BHP vows to fight Australia Samarco mine disaster class action

The failure of the Samarco dam killed 19 people and unleashed a wave of toxic sludge

BHP Monday vowed to fight an Australian class action alleging the mining giant breached its disclosure obligations and engaged in misleading and deceptive conduct over the deadly Samarco dam failure in Brazil. Nineteen people were killed and a tsunami of toxic waste was unleashed when an iron ore tailings dam burst at the mine in the Minas Gerais region in 2015 in one of the country's worst environmental disasters. BHP and Vale, co-owners of Samarco, last month reached an agreement with Brazilian public authorities to settle a 20 billion real (US$5.3 billion) civil suit over the tragedy.

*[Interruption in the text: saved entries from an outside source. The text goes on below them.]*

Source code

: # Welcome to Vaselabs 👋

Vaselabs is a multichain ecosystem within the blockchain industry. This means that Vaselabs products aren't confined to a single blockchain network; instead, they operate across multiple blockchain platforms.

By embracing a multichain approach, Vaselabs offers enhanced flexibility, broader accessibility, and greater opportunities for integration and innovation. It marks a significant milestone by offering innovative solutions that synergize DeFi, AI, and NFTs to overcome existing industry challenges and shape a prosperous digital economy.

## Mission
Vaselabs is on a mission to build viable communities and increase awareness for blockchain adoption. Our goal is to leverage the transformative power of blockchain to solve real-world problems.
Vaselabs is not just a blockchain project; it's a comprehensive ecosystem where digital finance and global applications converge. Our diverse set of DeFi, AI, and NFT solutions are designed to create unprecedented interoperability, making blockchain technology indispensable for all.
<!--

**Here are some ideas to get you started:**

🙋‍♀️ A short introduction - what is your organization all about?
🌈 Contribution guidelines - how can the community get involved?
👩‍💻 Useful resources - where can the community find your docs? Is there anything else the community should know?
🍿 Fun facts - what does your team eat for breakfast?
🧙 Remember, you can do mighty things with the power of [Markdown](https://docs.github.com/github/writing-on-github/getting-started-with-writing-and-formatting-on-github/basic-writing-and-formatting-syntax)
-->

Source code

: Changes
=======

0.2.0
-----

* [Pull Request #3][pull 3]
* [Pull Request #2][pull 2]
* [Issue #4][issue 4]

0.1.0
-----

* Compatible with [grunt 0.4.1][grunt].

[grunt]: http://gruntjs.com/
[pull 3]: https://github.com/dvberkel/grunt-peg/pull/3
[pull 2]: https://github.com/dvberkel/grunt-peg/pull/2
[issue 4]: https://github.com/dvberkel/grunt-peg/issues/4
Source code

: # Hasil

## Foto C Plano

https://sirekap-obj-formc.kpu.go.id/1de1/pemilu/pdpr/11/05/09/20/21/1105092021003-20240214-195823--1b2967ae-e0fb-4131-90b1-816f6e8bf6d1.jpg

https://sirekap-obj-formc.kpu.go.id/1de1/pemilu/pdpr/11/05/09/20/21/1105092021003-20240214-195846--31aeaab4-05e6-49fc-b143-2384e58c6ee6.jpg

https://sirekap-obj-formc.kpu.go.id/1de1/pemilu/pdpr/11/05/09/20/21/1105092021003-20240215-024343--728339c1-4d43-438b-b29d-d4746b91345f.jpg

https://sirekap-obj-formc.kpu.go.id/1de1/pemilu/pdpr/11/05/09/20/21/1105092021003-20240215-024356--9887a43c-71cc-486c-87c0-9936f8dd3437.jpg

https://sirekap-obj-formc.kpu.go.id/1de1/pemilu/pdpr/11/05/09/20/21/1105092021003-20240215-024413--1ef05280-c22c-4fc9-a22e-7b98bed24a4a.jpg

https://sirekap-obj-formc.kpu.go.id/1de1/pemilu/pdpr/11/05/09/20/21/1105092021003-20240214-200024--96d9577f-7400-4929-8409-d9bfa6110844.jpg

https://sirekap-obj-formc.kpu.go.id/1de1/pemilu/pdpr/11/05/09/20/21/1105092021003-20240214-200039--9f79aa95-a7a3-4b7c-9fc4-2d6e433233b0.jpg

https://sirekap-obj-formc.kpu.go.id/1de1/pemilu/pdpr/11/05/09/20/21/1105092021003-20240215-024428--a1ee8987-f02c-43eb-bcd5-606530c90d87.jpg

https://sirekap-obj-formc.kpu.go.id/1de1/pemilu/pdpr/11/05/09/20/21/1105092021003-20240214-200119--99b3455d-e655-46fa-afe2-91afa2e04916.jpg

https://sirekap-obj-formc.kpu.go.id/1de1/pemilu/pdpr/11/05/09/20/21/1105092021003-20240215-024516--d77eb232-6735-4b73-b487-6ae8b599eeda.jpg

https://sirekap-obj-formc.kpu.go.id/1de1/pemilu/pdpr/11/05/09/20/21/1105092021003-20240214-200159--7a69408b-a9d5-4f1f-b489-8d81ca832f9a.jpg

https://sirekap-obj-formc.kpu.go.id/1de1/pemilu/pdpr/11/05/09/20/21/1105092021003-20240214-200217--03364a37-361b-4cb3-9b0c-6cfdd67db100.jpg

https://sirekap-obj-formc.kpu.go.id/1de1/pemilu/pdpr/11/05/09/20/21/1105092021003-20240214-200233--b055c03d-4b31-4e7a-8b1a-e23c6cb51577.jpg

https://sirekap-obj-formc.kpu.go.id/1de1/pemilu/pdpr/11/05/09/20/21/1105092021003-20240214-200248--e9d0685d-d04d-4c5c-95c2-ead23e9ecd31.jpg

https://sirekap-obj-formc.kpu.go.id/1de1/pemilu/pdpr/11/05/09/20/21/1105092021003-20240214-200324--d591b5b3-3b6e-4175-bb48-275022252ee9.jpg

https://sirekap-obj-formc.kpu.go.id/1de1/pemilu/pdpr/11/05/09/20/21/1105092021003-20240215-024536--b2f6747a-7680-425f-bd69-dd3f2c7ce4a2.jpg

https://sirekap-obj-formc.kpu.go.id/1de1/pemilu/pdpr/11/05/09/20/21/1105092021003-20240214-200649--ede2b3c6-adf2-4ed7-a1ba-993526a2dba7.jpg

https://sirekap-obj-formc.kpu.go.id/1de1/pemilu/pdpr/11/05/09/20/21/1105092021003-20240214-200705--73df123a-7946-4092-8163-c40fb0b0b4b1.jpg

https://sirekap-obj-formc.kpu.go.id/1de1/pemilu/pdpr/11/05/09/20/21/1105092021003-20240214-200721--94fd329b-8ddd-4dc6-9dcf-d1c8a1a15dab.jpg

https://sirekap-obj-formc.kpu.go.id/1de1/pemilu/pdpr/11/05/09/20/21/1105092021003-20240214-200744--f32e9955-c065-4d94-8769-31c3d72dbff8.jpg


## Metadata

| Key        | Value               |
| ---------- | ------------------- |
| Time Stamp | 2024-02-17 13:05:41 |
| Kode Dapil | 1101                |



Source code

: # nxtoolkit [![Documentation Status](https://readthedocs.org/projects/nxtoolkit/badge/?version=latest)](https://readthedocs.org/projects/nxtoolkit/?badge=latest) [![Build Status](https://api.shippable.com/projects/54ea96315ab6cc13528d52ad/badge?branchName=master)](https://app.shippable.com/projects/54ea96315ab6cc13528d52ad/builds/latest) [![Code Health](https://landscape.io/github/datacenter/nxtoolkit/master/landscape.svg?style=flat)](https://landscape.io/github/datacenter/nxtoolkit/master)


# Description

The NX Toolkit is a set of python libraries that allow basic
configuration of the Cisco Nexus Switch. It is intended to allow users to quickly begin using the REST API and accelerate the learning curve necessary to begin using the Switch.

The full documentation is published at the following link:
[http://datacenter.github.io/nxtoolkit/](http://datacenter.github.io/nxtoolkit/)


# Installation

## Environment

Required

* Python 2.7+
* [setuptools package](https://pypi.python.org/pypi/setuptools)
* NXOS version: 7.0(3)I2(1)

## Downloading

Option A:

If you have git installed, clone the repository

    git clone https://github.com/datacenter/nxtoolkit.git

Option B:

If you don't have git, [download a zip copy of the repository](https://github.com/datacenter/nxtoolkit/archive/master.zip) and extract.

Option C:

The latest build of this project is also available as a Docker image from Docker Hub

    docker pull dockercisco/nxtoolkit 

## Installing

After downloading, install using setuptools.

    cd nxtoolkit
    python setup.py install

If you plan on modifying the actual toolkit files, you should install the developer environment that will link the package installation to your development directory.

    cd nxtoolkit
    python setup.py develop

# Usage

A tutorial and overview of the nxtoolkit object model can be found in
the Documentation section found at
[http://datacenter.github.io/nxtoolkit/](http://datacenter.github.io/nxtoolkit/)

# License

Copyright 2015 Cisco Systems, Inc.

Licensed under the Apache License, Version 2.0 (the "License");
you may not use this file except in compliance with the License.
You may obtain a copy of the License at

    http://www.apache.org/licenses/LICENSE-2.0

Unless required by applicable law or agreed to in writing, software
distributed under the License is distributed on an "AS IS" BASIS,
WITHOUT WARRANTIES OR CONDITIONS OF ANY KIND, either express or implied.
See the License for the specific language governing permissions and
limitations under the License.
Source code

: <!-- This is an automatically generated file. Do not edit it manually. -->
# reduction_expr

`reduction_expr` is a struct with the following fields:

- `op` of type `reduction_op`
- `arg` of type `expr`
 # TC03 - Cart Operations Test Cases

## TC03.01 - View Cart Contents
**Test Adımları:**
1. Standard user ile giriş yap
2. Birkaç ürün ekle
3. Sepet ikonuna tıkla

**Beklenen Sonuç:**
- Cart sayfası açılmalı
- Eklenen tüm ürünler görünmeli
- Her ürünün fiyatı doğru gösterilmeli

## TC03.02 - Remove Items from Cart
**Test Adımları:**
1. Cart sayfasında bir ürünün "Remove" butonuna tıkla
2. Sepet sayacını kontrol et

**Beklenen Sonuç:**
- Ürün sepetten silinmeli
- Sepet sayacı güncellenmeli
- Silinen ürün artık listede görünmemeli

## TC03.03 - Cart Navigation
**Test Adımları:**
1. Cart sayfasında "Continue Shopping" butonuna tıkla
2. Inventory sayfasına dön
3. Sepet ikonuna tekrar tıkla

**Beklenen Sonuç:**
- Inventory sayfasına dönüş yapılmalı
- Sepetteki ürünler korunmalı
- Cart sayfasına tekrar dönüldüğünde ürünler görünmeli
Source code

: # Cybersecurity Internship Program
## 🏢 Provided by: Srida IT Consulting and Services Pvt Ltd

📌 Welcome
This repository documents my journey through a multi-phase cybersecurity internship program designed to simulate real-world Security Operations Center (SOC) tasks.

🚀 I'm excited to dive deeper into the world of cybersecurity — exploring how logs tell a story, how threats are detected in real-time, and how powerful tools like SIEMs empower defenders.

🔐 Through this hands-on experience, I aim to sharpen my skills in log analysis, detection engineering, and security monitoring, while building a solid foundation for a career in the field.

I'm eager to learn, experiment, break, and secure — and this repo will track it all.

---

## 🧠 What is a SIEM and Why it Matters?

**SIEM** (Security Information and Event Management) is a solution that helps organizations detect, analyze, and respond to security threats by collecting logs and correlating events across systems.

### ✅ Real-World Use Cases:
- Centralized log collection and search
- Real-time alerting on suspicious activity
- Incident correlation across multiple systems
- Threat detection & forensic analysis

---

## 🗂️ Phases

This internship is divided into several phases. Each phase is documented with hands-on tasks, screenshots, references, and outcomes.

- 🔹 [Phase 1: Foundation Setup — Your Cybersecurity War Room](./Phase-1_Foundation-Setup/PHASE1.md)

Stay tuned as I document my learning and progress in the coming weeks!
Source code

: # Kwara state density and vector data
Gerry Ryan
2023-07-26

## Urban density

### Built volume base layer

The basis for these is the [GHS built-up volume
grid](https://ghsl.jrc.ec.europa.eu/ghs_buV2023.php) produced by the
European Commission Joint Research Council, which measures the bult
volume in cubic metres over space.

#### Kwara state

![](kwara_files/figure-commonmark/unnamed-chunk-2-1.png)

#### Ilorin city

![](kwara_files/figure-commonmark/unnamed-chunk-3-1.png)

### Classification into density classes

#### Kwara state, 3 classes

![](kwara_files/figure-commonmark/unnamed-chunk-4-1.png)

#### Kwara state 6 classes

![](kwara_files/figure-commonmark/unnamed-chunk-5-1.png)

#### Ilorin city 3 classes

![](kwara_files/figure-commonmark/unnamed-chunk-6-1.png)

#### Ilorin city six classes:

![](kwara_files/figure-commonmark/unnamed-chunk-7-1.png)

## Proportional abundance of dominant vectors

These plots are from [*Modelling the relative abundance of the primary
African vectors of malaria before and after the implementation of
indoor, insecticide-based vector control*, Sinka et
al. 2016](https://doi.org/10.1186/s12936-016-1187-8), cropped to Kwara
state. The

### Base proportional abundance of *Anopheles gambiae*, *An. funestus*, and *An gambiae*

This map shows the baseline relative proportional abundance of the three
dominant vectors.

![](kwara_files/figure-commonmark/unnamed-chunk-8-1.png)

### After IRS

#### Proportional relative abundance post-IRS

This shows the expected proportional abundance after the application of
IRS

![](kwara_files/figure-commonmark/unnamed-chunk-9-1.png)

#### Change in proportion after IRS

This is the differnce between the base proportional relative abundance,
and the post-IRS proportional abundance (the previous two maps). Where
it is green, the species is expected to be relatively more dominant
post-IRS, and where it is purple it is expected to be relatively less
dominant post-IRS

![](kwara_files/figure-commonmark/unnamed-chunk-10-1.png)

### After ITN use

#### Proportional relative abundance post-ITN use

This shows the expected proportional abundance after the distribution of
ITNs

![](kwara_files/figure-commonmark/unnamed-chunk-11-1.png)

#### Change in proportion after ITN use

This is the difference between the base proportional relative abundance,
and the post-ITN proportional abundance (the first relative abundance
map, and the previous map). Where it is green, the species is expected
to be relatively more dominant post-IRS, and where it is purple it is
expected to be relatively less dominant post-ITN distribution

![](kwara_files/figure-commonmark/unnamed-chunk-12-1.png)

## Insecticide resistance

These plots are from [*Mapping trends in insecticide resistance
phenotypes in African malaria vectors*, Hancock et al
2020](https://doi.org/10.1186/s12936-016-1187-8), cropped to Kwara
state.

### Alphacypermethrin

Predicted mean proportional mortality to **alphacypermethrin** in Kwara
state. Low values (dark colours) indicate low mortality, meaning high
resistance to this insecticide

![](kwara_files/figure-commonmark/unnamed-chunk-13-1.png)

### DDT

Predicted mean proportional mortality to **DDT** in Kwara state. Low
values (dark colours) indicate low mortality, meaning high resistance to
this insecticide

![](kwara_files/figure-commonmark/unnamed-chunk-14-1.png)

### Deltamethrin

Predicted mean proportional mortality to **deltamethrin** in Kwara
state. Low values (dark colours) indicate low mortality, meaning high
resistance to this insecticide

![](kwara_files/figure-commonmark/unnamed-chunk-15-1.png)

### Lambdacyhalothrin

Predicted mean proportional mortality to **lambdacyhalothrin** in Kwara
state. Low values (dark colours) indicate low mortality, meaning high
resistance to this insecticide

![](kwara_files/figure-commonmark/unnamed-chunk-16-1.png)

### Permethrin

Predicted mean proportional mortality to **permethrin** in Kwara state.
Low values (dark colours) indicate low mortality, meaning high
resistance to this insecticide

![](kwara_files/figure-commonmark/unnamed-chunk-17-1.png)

The companies also established a framework to progress a second 155 billion real claim brought by Brazilian federal prosecutors in the next two years. The disaster saw BHP's shares plunge and some 3,000 investors have now signed up to participate in a class action, brought by shareholder Vince Impiombato, the law firm representing him Phi Finney McDonald told AFP. "BHP intends to defend the claim," the Anglo-Australian miner said in a brief statement about the class action, which was filed in the Federal Court of Australia in Victoria state in late May. BHP shares were trading 1.03 percent lower to Aus$32.57 in Sydney Monday. The class action's statement of claim alleges there had been problems with the dam in the years before 2015, and there was "significant risk of failure". It also alleged BHP was or ought to have been aware of the risks, and that investors should have been informed. BHP said last week in its annual operational review that the company would record a US$650 million charge for the year to June 30 over the dam collapse.